Wagner wasn't drafted out of Yoakum (Texas) High School, but his skills blossomed quickly under the tutelage of Dr. Bragg Stockton, UH's late pitching coach. Stockton, who died in January, worked extensively with Wagner on making his delivery smoother.
"I was kind of a little vicious in my delivery. I yanked things around a little bit," Wagner said. "He played a huge part (in my improvement) . . . He worked with me, for the most part, every day of my freshman year and every day in the fall of my sophomore year until January . . . Set after set after set of drills. I give almost all of my credit to him. If it wasn't for him, there's no telling where I'd be."
Said Maddox, "Early in the year, there were some concerns about his delivery. But all he was doing was rushing."
Stockton's advice has worked. Maddox said that the Reds graded Wagner's slider as the best breaking pitch thrown by any draft-eligible pitcher. Wagner accumulated 137 strikeouts in 73 innings this season for the Cougars. Wagner's rate of 16.8 strikeouts per nine innings, if he maintains it, would break a 39-year-old NCAA record.
Wagner also throws a power sinker, in Maddox's description, that ranges between 90-94 mph. The sophomore's sinker-slider tandem has made him an ideal closer for the Cougars, who face Rice in an NCAA super-regional this weekend. Wagner owns a 5-5, 2.09 with 14 saves in 35 appearances, having allowed 37 hits and 19 walks. Opponents are batting .150 against him.

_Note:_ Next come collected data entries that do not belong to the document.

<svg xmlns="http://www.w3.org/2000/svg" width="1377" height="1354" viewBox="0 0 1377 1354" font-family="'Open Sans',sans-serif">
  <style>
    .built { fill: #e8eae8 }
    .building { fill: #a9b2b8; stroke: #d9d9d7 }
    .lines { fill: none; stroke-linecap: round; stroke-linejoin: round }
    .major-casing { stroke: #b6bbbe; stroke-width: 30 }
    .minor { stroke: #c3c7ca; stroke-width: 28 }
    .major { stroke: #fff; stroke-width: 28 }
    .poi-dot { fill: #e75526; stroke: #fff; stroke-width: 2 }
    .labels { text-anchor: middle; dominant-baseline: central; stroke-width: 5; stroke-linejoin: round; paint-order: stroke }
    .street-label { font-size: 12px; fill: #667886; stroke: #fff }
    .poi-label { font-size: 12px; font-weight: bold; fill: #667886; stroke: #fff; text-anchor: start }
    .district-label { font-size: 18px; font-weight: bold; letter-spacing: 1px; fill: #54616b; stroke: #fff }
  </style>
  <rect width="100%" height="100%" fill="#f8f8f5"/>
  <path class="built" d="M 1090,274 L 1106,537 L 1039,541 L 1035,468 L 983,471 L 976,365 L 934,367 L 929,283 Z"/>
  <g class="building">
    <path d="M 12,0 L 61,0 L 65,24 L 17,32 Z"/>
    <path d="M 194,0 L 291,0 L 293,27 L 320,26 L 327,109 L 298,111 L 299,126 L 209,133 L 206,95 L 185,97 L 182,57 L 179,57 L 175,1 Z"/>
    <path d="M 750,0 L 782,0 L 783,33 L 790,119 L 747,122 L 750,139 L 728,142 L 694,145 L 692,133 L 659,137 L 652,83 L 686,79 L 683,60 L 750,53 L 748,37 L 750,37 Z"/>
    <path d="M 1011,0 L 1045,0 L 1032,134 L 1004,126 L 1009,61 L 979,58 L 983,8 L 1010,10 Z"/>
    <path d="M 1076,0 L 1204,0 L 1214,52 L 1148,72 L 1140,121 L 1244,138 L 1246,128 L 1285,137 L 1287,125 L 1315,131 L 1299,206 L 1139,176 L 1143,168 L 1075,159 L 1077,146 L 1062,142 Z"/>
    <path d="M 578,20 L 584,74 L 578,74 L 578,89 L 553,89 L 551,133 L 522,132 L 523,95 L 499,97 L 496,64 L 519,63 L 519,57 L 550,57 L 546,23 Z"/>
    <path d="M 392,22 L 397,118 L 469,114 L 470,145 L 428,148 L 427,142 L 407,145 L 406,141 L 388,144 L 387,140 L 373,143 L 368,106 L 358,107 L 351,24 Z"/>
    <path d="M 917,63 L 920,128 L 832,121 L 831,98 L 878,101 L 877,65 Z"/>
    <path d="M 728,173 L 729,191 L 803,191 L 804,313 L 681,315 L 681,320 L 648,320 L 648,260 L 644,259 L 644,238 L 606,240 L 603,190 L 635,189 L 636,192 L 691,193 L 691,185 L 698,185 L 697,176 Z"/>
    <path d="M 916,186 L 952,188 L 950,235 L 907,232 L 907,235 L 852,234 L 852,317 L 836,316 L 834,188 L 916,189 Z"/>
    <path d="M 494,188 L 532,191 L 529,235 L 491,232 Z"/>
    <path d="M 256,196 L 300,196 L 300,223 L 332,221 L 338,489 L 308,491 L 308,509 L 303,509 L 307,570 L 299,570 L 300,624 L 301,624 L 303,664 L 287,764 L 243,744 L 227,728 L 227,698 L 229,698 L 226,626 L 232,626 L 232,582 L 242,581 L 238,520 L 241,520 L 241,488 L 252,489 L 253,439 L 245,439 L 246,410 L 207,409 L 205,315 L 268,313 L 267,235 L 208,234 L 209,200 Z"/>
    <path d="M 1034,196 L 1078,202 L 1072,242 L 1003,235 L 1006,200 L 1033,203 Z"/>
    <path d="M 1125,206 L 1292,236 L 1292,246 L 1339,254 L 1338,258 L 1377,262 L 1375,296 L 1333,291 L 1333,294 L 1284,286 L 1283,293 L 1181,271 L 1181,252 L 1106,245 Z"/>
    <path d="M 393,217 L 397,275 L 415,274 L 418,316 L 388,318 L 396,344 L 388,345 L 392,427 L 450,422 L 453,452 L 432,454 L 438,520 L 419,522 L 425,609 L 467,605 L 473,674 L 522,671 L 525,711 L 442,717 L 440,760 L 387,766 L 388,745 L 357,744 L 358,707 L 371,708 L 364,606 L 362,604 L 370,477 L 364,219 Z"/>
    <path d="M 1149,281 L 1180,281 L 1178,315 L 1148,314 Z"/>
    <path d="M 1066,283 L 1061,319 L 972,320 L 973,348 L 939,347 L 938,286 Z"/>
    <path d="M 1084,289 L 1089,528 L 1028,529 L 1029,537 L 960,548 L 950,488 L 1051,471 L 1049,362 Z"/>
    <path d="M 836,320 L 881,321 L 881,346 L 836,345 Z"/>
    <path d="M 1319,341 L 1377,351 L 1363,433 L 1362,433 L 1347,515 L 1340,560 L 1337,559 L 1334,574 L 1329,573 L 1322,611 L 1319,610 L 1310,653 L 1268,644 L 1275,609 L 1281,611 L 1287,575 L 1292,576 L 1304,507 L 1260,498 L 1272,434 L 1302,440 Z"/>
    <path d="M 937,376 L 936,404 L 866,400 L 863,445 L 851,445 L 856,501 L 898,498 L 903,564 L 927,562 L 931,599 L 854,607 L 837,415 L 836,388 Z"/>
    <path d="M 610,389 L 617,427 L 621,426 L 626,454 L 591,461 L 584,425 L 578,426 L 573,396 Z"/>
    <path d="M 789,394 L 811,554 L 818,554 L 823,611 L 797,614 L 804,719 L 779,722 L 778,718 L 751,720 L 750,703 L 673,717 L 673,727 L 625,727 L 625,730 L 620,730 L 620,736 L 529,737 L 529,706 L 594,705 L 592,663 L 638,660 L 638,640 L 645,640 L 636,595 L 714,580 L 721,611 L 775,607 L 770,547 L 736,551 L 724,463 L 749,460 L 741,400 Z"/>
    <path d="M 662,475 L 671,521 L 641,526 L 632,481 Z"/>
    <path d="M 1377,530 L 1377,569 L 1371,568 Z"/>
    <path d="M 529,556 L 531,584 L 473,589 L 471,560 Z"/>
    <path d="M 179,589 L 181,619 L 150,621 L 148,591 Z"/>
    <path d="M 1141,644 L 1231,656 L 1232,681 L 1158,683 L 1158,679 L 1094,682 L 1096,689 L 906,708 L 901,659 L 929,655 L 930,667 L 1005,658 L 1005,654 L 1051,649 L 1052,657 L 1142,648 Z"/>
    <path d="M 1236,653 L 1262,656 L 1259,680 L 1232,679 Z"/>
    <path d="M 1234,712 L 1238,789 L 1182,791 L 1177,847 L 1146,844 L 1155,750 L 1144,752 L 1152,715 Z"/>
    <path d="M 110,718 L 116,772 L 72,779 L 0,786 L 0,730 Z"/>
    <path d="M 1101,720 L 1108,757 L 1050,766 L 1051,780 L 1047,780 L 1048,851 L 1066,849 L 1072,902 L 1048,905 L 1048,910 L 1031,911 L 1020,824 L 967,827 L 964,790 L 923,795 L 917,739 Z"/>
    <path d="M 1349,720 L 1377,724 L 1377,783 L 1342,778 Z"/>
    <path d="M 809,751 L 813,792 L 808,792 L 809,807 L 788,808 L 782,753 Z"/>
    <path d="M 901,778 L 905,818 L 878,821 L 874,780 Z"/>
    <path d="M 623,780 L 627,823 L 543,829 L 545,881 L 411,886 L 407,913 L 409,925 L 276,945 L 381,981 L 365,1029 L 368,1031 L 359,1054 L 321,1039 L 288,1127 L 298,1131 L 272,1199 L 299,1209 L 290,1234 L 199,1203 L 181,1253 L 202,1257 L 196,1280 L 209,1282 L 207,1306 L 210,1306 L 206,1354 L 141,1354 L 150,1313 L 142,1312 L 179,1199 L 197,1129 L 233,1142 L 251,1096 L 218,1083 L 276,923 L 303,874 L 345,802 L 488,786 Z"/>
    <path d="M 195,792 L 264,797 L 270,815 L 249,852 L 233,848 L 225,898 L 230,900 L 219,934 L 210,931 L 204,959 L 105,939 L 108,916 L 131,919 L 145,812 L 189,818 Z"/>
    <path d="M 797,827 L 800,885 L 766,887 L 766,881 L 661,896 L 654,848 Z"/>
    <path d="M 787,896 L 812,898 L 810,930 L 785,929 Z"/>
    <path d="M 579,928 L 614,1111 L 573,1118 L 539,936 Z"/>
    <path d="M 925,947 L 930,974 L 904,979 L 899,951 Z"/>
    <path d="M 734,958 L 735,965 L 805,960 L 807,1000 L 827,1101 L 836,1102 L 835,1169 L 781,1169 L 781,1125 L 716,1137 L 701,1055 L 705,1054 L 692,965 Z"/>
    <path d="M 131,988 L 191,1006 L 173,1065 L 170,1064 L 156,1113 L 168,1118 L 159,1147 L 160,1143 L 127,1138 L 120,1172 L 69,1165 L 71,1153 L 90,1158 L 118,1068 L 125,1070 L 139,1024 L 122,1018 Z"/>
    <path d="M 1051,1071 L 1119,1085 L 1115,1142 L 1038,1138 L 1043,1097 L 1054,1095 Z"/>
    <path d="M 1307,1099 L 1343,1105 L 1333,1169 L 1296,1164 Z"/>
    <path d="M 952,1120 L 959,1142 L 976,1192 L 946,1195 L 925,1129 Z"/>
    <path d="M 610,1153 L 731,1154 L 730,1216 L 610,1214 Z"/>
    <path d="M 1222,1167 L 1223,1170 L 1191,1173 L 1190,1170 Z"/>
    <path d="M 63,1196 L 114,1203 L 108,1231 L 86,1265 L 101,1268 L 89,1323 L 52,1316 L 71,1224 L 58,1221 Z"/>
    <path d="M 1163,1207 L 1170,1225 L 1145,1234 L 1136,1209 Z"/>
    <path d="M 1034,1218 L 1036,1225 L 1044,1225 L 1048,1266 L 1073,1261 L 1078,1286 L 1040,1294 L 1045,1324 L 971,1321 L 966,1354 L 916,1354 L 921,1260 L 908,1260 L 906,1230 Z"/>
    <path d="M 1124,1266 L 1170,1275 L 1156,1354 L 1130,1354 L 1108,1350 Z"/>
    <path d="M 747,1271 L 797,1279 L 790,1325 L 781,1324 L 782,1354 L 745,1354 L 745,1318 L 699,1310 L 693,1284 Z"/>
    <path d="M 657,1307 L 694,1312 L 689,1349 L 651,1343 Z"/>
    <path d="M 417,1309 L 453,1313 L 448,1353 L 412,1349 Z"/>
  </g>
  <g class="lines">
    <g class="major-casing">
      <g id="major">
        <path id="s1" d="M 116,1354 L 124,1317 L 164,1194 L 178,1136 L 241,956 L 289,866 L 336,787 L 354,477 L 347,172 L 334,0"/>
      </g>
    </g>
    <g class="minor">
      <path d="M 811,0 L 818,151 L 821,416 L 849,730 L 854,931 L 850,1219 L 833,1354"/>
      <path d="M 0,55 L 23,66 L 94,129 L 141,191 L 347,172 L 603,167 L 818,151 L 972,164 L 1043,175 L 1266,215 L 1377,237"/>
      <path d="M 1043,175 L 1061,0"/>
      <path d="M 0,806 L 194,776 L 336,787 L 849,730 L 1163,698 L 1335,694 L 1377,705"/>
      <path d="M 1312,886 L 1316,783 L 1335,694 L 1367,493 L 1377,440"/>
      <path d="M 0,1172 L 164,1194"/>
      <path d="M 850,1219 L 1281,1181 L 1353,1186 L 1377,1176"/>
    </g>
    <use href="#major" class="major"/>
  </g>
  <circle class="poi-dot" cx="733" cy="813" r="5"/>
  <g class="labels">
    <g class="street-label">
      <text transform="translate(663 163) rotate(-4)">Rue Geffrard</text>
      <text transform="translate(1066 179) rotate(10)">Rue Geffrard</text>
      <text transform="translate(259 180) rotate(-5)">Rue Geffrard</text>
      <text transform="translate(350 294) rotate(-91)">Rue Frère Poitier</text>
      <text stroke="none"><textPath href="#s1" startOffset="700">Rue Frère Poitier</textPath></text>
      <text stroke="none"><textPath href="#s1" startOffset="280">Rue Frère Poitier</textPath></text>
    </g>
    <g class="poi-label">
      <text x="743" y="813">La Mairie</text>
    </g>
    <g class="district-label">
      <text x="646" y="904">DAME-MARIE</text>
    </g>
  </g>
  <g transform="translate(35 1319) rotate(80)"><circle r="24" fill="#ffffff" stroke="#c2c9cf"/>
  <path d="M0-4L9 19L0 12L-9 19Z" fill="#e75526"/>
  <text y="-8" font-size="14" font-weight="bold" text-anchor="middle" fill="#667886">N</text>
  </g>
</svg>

Though the Reds tentatively plan on keeping Wagner in the bullpen, they're willing to consider developing him as a starter if his talents warrant it. Maddox said that one of the eight different Reds scouts who scrutinized Wagner this season saw him pitch as many as 5 2/3 innings in one outing. On another day, said Maddox, Wagner pitched two innings in each game of a doubleheader. "So he's durable, strong and resilient," Maddox said.
Watching videotape of Wagner, a 6-foot-4, 210-pounder, reminded Maddox of Anaheim's Troy Percival. This comparison makes Wagner sound like a prototypical closer. "He comes at you like a horse," Maddox said. "He's not a Rob Dibble, but he has a chance to be one of those power closers."

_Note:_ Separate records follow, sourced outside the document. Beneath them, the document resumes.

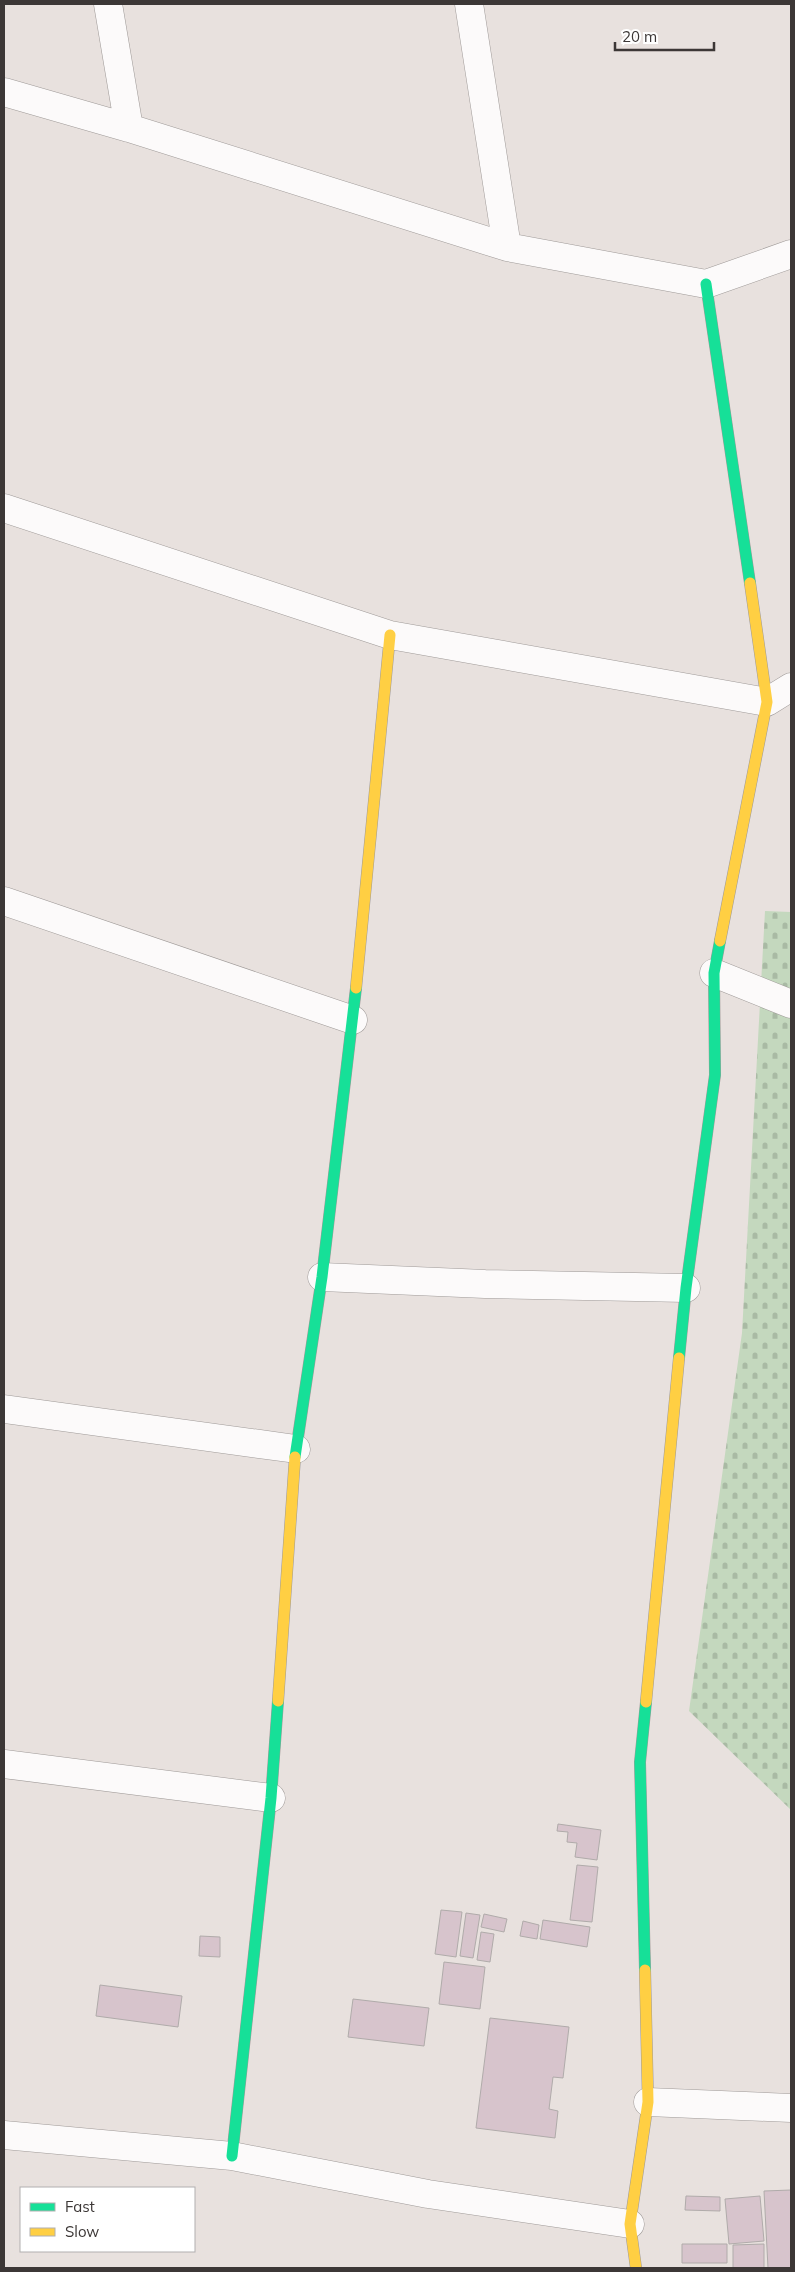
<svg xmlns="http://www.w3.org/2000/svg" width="795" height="2272" viewBox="0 0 795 2272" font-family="Mulish,sans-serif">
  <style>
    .cemetery { fill: url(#cemetery-stones) }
    .building { fill: #d7c4cc; stroke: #b0abaa }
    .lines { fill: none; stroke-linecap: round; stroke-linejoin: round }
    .street-casing { stroke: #9f9a98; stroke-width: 29 }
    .fast-casing { stroke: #9f9a98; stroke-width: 12 }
    .slow-casing { stroke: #9f9a98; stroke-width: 12 }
    .street { stroke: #fcfafa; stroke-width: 28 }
    .fast { stroke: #16e098; stroke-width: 11 }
    .slow { stroke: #ffcf43; stroke-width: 11 }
  </style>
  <defs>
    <pattern id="cemetery-stones" width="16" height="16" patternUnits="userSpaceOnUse" patternTransform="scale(1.25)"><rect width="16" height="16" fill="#c4d8be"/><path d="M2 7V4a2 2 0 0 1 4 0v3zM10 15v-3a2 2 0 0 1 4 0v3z" fill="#a9baa4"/></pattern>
  </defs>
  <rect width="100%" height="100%" fill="#e8e1de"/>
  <path class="cemetery" d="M765 911 791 912V1810L689 1711 742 1333Z"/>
  <path class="building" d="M558 1824 601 1830 597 1860 575 1857 577 1843 567 1842 568 1832 557 1831Z
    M577 1865 598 1867 592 1922 570 1920Z
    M441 1910 462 1912 456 1957 435 1954Z
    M466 1913 480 1915 473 1958 460 1956Z
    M484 1914 507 1919 504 1932 481 1927Z
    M543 1920 590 1927 587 1947 540 1939Z
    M523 1921 539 1925 537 1939 520 1936Z
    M481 1932 494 1934 490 1962 477 1960Z
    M200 1936 220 1937V1957L199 1956Z
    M444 1962 485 1967 480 2009 439 2004Z
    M100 1985 182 1996 178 2027 96 2016Z
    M353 1999 429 2008 424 2046 348 2037Z
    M490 2018 569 2027 563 2078 553 2077 549 2109 558 2111 555 2138 476 2128Z
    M791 2190V2268H768L764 2191Z
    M686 2196 720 2197V2211L685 2210Z
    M760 2196 764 2241 729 2244 725 2199Z
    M682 2244H727V2263H682Z
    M764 2244V2268H733V2245Z"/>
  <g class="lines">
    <g class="street-casing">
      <path id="street" d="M108 4 129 128
        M469 4 507 247
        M4 92 129 128 507 247 706 284 791 254
        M4 508 390 635 767 702 791 687
        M4 901 353 1020
        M714 973 791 1004
        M322 1277 485 1284 686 1288
        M4 1409 296 1449
        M4 1764 271 1798
        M648 2102 791 2108
        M4 2135 232 2156 428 2194 630 2224"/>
    </g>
    <g class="fast-casing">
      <path id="fast" d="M706 284 750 583
        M679 1358 686 1288 715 1075 714 973 720 941
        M295 1457 322 1277 356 988
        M645 1970 640 1762 646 1702
        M232 2156 271 1798 278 1701"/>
    </g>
    <g class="slow-casing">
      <path id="slow" d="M720 941 767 702 750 583
        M356 988 390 635
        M278 1701 295 1457
        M646 1702 679 1358
        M636 2268 630 2224 648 2102 645 1970"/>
    </g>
    <use href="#street" class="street"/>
    <use href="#fast" class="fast"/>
    <use href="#slow" class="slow"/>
  </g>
  <rect width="795" height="2272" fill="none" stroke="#3c3736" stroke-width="10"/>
  <rect x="20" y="2187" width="175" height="65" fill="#ffffff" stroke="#b1afaf"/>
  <rect x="30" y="2203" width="25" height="8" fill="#16e098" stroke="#b1afaf"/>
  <text x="65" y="2212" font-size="15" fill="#3c3736">Fast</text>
  <rect x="30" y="2228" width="25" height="8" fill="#ffcf43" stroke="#b1afaf"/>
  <text x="65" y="2237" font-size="15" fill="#3c3736">Slow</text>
  <path d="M615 42v8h99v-8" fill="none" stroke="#3c3736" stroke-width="2.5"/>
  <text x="622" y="42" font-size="15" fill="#3c3736" stroke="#ffffff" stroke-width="4" paint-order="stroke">20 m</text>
</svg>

But Maddox also has seen a "smooth and clean" delivery from Wagner in his longer outings, suggesting that he has the aptitude to start. "A lot of our guys think he's a No. 2 starter," Maddox said.
Wagner's ready for anything.
"If they want to use me as a starter, reliever, closer, whatever they want, I'm willing to do what's best for the Cincinnati Reds—whatever's going to get me to the majors faster and to make an impact," he said.
If Wagner signs in time to play professionally this summer, Maddox said that he probably will pitch once or twice a week in relief to preserve his arm after the college season.
The Reds cannot begin negotiating with Wagner until after UH's season ends. Signability, of course, is usually a concern for every team as it begins negotiating with its top pick. The Reds failed to sign Sowers and had to give multi-year, major league contracts in lieu of large signing bonuses to Espinosa and catcher Dane Sardinha, a second-round pick in 2000. But Maddox said confidently, "I don't think signability's an issue this year."